To your other question, you see, the National Assembly is a microcosm of Nigeria. Virtually everyone and all tribes are fully represented. It also comes with its politics. Because the majority will always have their way, there is a need for lobbying and horse trading. These are all the beauty, fun and hallmarks of parliamentary engagements. That bill came up during the heated agitation of PIB.
So, there was the need to thread with caution and that was because of the full awareness that some sections of Nigerians already believed that they have given the Niger Delta a whole lot and that mindset was fully displayed in the manner important sections of the PIB were voted out.
The drive behind the 13% was novel but the problems lie in its implementation by the governors. So, with that in mind, I was circumspect enough not to allow any window or openings to call for the repeal of the 13% derivation with the bandied notion that the then PIB would cater for it. It was very dicey.
Let me take you back to one of your motions on Constituency Delineation by INEC, what was the politics behind it?
There is no ambiguity to it whatsoever. It is straightforward. It is more of a wake-up call to INEC on its neglected responsibility. The Rivers State House of Assembly is short-changed in its membership as it stands now and INEC knows this. Degema Constituency for example, should have two constituencies in the State Assembly if things are done according to law.
Because, according to the law, the Rivers State House of Assembly is entitled to 39 members and not the 32 presently constituted. The law is clear on that and the electoral body vested with that power knows that. That motion was just a call to action. lt does not require the Electoral body to seek any amendments to the Constitution.
Section 91 of the Constitution explains how a state is qualified for state constituencies and I quote: “House of Assembly of a State shall consist of three or four times the number of seats which that state has in the House of Representatives provided that a House of Assembly of a state shall consist of not less than twenty-four and not more than forty members.”
Rivers State has 13 members in the House of Representatives and a 32 member state House of Assembly. By interpretation of the constitution, Rivers State is qualified for an additional seven State constituencies, to increase its number to at least 39 state constituencies’ seats.
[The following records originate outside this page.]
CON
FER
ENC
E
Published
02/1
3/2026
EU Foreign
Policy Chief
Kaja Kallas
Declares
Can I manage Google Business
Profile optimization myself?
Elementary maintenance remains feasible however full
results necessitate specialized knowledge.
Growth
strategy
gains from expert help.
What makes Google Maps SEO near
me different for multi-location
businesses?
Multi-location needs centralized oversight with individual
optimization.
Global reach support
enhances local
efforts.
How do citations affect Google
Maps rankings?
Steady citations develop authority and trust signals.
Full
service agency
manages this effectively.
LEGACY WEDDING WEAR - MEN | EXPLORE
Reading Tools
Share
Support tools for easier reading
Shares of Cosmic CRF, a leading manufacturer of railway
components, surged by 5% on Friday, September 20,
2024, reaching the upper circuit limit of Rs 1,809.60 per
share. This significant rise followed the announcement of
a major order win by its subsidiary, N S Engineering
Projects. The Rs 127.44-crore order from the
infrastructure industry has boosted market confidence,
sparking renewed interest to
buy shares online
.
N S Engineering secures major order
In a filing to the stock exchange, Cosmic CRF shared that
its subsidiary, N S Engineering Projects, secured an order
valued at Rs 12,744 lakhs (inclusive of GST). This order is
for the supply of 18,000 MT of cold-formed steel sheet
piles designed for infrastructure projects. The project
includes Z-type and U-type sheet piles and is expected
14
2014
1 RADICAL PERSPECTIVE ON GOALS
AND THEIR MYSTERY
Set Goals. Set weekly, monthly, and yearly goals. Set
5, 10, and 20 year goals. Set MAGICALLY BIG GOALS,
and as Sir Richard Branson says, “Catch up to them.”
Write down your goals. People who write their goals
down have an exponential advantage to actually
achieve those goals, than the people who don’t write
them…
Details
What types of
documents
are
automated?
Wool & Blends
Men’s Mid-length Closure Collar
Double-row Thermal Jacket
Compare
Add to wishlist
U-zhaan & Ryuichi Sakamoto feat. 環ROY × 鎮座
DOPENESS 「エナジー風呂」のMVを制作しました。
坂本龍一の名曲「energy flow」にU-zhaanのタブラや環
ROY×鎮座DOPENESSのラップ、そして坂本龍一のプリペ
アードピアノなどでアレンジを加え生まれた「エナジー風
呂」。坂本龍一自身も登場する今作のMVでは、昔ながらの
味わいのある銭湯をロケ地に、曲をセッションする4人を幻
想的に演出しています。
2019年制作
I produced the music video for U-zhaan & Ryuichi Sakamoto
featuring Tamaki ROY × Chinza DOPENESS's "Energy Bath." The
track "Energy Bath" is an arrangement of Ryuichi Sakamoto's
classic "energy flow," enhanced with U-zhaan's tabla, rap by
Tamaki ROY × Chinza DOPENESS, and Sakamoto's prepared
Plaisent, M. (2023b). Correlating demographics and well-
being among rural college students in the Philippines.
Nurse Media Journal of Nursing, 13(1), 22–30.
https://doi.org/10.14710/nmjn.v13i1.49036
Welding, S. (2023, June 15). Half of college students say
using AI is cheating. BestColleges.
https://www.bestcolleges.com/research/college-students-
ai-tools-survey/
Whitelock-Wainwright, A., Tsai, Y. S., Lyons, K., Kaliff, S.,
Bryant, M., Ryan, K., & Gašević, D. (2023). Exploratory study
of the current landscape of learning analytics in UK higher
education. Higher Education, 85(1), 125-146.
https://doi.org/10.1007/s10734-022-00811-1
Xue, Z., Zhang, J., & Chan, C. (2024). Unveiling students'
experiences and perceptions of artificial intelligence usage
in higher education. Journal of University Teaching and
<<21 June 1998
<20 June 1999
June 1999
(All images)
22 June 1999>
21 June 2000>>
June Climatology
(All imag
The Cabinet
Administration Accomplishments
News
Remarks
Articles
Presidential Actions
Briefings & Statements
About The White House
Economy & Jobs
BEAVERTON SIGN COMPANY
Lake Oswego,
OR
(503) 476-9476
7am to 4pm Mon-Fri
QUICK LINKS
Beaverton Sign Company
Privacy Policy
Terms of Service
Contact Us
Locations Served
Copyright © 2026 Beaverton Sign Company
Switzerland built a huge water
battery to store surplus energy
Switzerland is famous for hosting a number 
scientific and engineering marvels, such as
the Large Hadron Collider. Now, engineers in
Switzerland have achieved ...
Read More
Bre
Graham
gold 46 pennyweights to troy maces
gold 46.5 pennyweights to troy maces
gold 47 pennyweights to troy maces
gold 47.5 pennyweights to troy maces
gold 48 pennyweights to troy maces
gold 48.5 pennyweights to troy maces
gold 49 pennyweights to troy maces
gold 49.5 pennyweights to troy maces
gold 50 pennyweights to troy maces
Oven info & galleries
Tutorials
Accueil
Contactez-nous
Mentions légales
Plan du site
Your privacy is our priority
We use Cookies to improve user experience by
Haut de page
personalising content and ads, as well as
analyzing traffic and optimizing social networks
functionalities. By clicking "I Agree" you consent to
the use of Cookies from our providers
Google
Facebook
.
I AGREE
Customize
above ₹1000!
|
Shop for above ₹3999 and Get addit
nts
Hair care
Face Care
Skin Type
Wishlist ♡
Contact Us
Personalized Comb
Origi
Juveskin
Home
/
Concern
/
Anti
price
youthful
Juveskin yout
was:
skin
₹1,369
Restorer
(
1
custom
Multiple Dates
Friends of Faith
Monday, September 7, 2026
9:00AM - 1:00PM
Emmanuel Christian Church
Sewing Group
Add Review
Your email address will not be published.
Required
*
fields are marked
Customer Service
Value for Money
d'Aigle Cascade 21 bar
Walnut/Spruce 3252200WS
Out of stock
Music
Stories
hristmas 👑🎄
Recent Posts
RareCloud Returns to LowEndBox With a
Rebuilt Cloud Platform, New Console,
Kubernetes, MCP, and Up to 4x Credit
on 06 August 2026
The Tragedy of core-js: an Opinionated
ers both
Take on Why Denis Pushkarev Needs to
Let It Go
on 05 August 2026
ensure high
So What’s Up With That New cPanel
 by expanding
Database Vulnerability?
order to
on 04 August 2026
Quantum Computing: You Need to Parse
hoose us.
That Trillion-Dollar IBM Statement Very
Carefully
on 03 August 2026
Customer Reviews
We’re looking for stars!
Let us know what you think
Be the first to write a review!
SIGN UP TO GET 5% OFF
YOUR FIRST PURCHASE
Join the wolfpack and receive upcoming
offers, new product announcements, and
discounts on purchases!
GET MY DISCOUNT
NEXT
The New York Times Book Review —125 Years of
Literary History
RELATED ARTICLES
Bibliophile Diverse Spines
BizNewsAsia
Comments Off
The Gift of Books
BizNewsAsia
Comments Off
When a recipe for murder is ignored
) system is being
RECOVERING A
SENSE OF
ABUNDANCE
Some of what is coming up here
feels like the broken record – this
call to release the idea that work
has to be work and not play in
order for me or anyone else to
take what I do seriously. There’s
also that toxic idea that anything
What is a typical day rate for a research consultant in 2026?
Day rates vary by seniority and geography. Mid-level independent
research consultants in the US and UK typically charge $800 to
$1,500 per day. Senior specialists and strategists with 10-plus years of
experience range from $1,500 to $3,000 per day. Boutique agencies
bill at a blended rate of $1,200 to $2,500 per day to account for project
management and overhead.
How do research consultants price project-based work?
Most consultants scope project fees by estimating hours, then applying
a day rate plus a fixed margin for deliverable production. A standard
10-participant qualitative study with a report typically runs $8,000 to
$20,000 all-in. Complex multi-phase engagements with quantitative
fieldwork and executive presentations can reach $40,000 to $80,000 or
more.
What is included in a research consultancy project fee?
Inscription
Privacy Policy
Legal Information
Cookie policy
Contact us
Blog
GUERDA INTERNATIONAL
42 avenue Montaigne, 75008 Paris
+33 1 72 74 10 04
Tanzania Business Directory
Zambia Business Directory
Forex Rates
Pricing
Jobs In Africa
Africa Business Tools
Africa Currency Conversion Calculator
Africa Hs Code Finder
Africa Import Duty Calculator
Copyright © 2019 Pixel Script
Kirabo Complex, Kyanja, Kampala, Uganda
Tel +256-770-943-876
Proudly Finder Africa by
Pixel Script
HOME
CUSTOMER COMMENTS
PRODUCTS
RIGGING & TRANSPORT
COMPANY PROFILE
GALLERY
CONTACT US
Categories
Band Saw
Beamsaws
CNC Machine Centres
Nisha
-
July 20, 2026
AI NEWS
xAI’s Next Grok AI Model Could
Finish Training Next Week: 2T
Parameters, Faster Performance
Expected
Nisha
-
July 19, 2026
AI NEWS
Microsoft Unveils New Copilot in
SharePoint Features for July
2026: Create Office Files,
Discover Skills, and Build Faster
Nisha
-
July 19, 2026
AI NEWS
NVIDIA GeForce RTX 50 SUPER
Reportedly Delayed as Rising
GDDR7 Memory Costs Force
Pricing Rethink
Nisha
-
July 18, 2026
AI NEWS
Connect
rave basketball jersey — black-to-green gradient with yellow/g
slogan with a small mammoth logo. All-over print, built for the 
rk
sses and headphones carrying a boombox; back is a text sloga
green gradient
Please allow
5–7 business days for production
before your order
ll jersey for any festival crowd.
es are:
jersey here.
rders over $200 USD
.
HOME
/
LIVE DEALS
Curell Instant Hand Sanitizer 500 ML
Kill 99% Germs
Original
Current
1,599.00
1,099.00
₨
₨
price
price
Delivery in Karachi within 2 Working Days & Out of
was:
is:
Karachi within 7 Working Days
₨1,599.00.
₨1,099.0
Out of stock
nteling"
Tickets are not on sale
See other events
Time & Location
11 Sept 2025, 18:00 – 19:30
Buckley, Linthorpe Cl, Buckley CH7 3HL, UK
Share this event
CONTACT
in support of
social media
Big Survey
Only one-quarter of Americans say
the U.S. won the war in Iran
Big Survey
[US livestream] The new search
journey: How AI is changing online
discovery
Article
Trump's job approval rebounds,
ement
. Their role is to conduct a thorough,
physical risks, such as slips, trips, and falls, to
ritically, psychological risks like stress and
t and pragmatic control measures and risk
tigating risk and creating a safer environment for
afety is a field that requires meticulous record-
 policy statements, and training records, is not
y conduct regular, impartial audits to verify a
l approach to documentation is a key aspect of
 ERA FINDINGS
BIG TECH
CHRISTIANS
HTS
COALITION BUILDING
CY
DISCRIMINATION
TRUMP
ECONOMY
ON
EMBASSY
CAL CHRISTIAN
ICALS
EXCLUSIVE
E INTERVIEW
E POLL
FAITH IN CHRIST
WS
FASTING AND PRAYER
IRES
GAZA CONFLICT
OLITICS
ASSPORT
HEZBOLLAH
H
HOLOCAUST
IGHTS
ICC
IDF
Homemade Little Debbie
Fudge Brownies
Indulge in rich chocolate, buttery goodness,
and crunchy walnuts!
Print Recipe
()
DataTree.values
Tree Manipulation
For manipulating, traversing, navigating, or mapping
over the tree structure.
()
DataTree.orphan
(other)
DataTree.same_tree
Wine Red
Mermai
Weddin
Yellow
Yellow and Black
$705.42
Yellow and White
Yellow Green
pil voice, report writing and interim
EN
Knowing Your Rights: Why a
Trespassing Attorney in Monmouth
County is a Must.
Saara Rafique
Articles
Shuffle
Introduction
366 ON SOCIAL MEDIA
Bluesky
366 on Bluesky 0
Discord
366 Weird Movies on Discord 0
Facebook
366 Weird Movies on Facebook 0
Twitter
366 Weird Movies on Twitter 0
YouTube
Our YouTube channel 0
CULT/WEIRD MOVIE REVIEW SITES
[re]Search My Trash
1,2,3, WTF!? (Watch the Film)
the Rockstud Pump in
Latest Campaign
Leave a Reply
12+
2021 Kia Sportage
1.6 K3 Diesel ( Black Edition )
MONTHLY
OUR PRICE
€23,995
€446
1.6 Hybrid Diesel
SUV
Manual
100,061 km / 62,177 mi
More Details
Mind you, it is not only Rivers State that was short-changed, but other states such as Plateau, Oyo, Sokoto, Borno, Anambra, Bauchi, Delta, Akwa Ibom and many more are also adversely affected by INEC’s failure to discharge this obligation.
INEC is also empowered by Section 114 (1) of the Constitution to review the division of every State into constituencies at intervals of not less than 10 years.
Sadly, It is more than 20 years since the last delimitation was done. Take a look at the population of the country and registered voters; it has increased exponentially, thereby underscoring an urgent review for proportional and fair representation.
The Constitution is supreme to any other law and we should toe and follow it to the letters with strict adherence to laid down procedures as clearly stated in sections 91, 112 and 114. So, if you see it as politics, that’s the politics of it then.